If some slut tries to steal your boyfriend, remember, that's actually her husband, & you're very drunk.
When my phone says "searching," I hold it to my heart & whisper "Me too, phone, me too," then burst into tears.
My cat tried to knock over my TV this morning. WHY ARE MY BEST FRIENDS FIGHTING?!
Pretty cute how my ex is trying to get me back by posting photos of him & his wife on their honeymoon.
I like my men like I like my coffee: Cats.
Trick or treat, smell my feet, hold my hand, ask me out, pet the cats, introduce me to your mom...
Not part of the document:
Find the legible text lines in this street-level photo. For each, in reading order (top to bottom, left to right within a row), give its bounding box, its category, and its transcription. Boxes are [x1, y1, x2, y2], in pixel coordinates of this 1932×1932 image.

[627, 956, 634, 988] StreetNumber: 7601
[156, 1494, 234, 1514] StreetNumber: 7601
Look, I may not be "perfect" or "happy" or "normal" or "married" or "in love" or "loved" or "datable" or "secure" or "sober" or "sane."
There is no "i" in "team," but there are a lot of "pills" in my "mouth" because nobody will marry me.
Surprise your boyfriend by telling him he's your boyfriend.
My boyfriend just dumped me because I "cry too much" & I "made him up."
I'm hungry, but I also want to get married.
Still haven't found the perfect photo of my cat for my locket. Then again, they're all pretty purrrfect HAHAHAHAHA i'm so alone HAHAHAHAHAHA
Ever sneeze so hard that your parents got divorced?
All the guys at this party must be too shy to ask for my number. I'll just yell it.
I'm VERY busy on Tuesday, February 14th so don't even bother asking me out for that night. Because I'm busy. Super busy so don't even ask.
A coworker just told me her foot fell asleep. Big deal, that happens to my WHOLE body EVERY NIGHT.
1st date: Puss in Boots 3D. 2nd date: Puss in Boots 3D. 3rd date: Anal.
Adults never get excited anymore about how big I got since they last saw me :(
Sex tip: Have it with me.
I live in a hovel! And you live in a townhouse! I can't believe this girl!